As seen in Figure 2 (Save), the incremental LSI method saves a large amount of time. With K= 10% and in large systems such as JDK or Apache, iLSI can reduce the time cost by 1500-1600 times. Importantly, link recovery time cost now is at the range of seconds to ten seconds, which is totally suitable for interactive use for traceability link evolution management during development. In Figure 2, more time can be saved for larger systems because the key point of iLSI is to reduce the SVD computational cost on large LSI matrices. Furthermore, when K increases, time cost in using iLSI method increases as well because the LSI matrix is larger. However, with K from 10-40, the TLR time is still small enough for interactive use. In brief, these results are consistent with our complexity analysis.

Figure 2. Time Cost with iLSI, threshold=0.7

3 Tradeoff between Precision, Recall, and Time Cost

As seen in Figure 2, the time saving ratio depends on LSI's reduction percentage K of LSI matrices. However, precision and recall might be affected as K varies. This experiment aims to explore this correlation. We chose Jigsaw-2.6.5 and 2.6.6. We varied K, executed TLEM using incremental LSI, and recorded precision and recall values, and time costs.

In Figure 3, with a larger K, the incremental LSI process took longer time. However, it produced a better precision value and a lower recall value. This is because the approximate matrix is closer to the original one in term of least squares. With K= 100%, the tool had to run SVD decomposition for a matrix of the size 2240 x 2409. With K=10%, i.e. with a matrix of 224 x 241, it took only 12.4s.

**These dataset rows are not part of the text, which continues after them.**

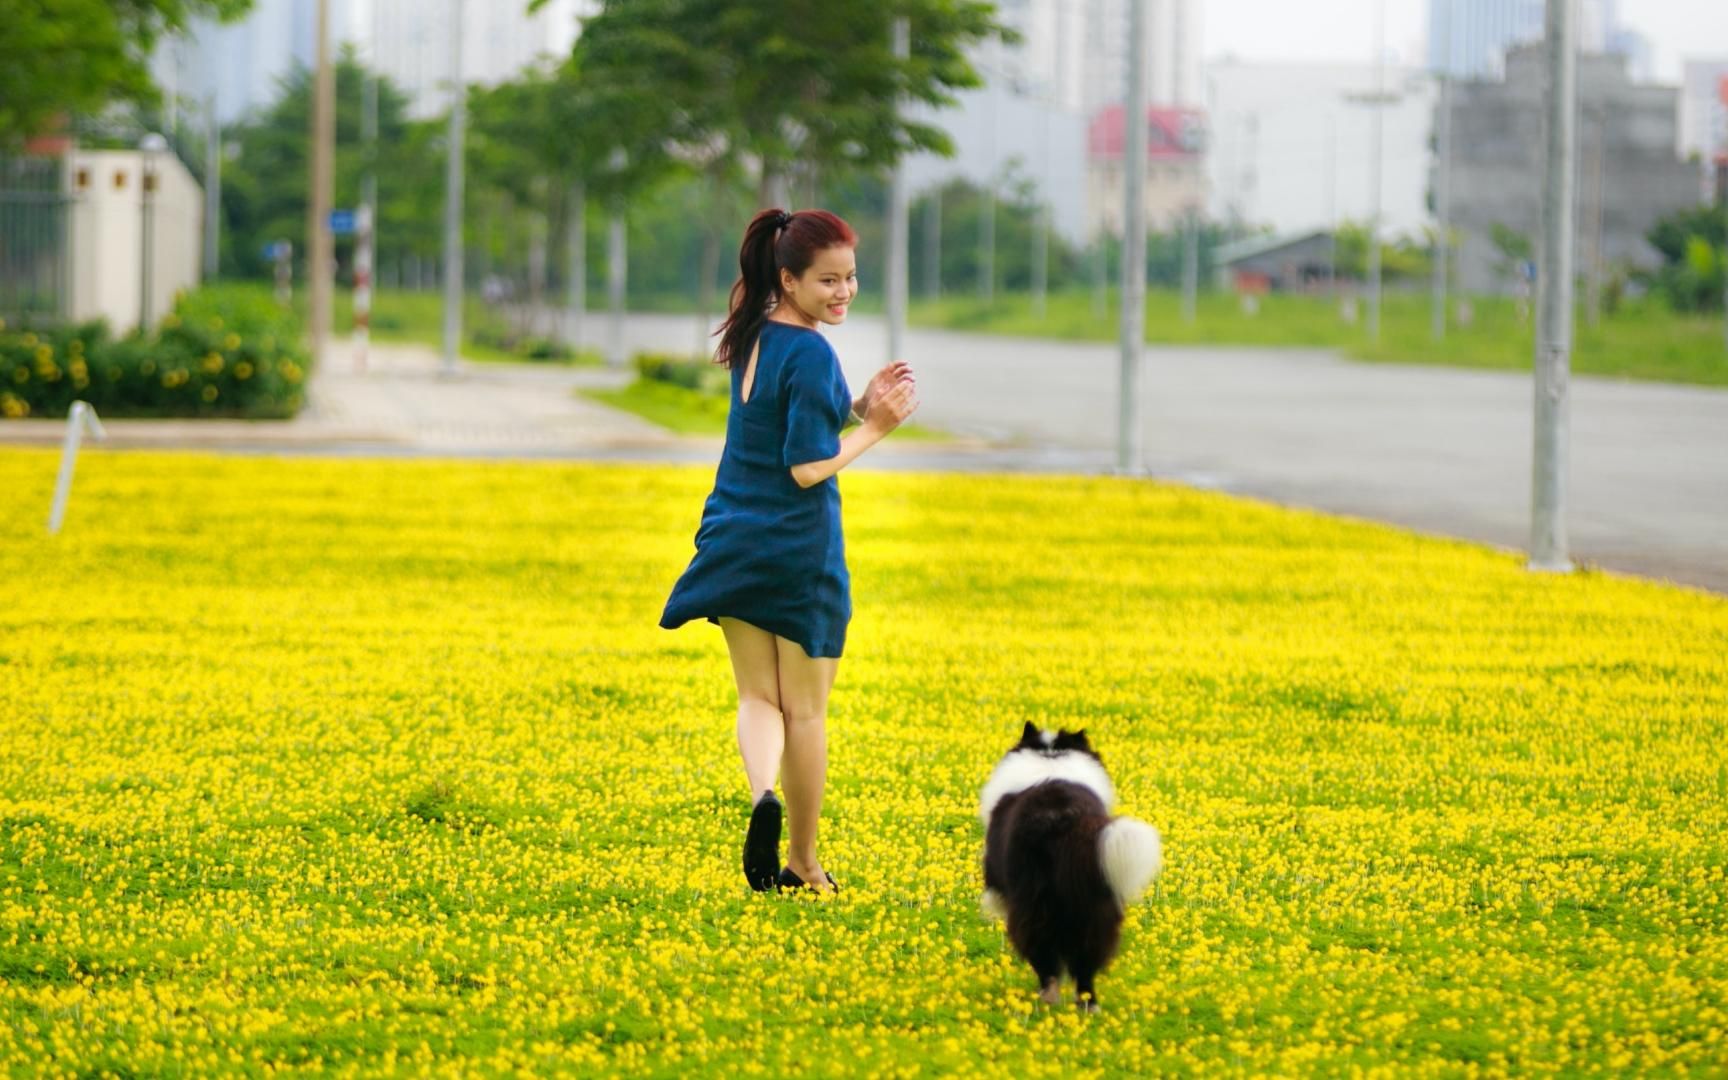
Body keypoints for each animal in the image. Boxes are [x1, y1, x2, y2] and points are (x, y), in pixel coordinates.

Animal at [988, 718, 1161, 1009]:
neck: (1051, 758)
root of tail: (1065, 819)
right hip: (1096, 904)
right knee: (1086, 963)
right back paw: (1088, 1004)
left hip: (1035, 905)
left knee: (1045, 957)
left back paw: (1048, 996)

Figure 3. Tradeoff between Precision/Recall and Time Cost

4 Experiment on Space Complexity

When a developer checks their software artifacts into the repository, in addition to changes to those artifacts, TLEM also stores traceability links among them as well as LSI matrices (i.e. T01, S01, and D01) of the latest LSI computation for later use. Thus, we concerned with two sources of storage overhead in our approach: 1) the storage cost of LSI matrices, and 2) that of the traceability links themselves.

For each system in Table 4, we picked one version, filtered out irrelevant files, checked them into Molhado repository, and measured the total space required for that system. Then, we used TLEM to recovery the traceability links in that system. After that, we checked into the repository all artifacts, traceability links, and LSI matrices. We measured the total space again and calculated the overhead space.


Table 4. Space Complexity
System Storage cost for links Storage cost for matrices Total source + documentation
LEDA 3.4.1 4.8 kB 65 kB 6.8 MB
Jigsaw-2.6.6 18.0 kB 204 kB 49 MB
SC_01_07 23.5 kB 220 kB 51 MB
Apache-2.2.4 42.1 kB 311 kB 72 MB


Table 4 shows that the storage cost for traceability links themselves is very small, compared to the total cost for source code and documentation. More importantly, although the sizes of LSI's matrices are large, the storage cost for them is reasonably small. The main reason is that the LSI matrices are sparse, and S01 is even a diagonal matrix. T01 and D01 are the matrices of eigen vectors of the square symmetric matrices. Therefore, storing eigen vectors and values, and X1 is sufficient. Also, X1 is a sparse matrix because each document contains only a small number of distinctive terms. Furthermore, if an SCM system has good compression scheme, space saving ratio is even higher.